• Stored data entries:
____________________
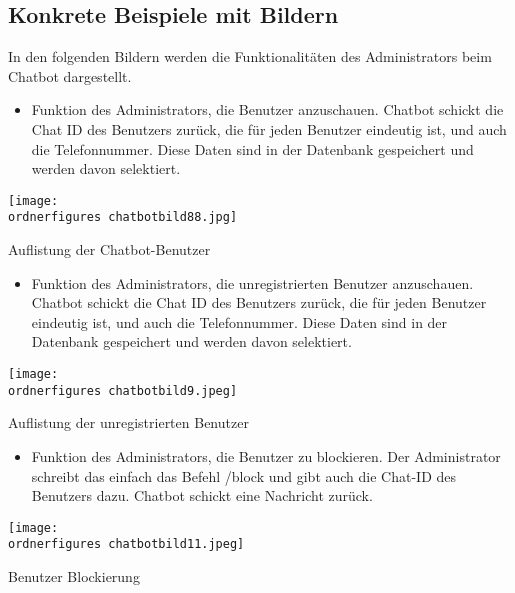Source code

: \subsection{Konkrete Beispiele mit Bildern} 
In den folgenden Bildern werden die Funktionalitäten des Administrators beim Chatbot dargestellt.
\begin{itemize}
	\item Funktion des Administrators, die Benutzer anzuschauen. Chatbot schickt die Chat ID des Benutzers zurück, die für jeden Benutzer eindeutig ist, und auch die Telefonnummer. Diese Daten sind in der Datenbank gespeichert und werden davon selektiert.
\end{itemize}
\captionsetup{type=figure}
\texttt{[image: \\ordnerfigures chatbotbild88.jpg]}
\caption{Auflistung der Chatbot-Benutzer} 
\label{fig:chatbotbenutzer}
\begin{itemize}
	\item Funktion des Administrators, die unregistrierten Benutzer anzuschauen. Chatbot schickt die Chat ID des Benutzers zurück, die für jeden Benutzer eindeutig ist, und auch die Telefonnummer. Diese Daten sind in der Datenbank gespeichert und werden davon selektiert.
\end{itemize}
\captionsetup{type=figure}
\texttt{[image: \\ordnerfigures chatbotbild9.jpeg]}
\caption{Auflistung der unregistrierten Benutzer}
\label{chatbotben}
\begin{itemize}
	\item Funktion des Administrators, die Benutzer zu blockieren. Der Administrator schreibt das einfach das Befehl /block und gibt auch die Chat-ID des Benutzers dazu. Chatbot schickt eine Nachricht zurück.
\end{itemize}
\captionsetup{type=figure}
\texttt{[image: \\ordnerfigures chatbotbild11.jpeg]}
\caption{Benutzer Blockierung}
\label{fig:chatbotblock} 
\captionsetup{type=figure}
____________________
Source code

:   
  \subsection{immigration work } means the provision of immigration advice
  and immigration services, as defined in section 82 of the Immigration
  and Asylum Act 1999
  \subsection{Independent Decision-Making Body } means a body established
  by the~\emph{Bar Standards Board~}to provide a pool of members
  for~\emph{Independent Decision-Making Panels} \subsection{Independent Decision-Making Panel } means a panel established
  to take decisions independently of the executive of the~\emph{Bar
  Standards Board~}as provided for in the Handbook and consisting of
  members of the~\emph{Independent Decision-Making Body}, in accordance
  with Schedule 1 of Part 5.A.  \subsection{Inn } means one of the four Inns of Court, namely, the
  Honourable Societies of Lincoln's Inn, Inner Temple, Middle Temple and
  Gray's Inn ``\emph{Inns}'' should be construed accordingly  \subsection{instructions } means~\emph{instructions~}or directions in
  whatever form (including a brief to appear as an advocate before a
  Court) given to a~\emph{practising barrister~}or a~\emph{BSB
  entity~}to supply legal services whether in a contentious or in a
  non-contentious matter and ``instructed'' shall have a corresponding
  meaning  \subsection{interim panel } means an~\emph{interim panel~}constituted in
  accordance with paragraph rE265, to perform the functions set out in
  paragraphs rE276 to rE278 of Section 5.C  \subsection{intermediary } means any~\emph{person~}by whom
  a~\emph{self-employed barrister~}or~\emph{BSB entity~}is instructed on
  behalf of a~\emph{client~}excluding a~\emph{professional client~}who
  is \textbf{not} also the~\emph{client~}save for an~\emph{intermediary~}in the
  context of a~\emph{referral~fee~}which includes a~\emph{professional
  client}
____________________
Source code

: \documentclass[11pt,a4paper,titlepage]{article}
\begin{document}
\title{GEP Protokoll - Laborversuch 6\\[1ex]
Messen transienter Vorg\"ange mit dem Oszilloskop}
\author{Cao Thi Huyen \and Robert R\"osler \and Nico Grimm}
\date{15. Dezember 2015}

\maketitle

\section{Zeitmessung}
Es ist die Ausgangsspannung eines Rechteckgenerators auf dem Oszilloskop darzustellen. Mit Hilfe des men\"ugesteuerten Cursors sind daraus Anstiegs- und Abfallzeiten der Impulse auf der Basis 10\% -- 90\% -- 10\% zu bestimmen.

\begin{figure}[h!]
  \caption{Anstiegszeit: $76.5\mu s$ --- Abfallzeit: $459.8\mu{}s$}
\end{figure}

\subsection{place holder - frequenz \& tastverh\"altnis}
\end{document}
____________________
• Exercise prompt: From the data above, copy each line where the string "Auflistung" appears.

• Answer:
\caption{Auflistung der Chatbot-Benutzer} 
\caption{Auflistung der unregistrierten Benutzer}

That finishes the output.